Friday, 14 January 2011

Myth of The Two St Helena's

My previous blog raised the issue of the myth of the two St Helena's. There seems to be two schools of thought - 1) that the depiction of two islands on the early charts was the inevitable result of inaccurate measurement of longitude. 2) that the island(s) charted were in fact large rock formations a few metres below sea level which at times would have been visible to early sailors.
I have no claims to expertise on this, but have been forwarded this reference which is I think worth perusing by anyone who is interested.

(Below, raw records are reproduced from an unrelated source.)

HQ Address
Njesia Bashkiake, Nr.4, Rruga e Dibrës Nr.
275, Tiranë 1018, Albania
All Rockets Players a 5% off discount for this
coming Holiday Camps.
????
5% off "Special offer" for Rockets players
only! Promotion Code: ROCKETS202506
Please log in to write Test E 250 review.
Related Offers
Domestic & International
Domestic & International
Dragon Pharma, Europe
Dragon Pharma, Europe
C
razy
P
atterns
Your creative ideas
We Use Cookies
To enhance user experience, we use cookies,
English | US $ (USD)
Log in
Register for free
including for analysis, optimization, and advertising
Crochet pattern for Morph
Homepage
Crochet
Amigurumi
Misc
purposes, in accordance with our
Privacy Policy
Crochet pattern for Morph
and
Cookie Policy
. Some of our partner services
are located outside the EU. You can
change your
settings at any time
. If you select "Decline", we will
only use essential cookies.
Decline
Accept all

The origin of the myth of New St. Helena is unclear. Supposedly located east of St. Helena at approximately 16½°S 4°E, New St. Helena was coveted and sought for by the Dutch after they relinquished St. Helena for the Cape. New St. Helena is marked on the Universal Hydrographic Chart of Jean Guérard, 1634 and on Jansson's 1646 chart of the South Atlantic Mar di Æthiopia Vulgo Oceanus Æthiopicus (part of this chart is illustrated above) from Volume V of the Novus Atlas. Although New St. Helena continued to be marked on maps and charts to as late as 1803 (the map of Africa by Rochette), it appeared with decreasing frequency through the 1700s. The disappearance of New St. Helena could be very rapid; a 1713 map of Africa by Aa shows the island but it was removed from a subsequent map of Africa by Aa published just one year later.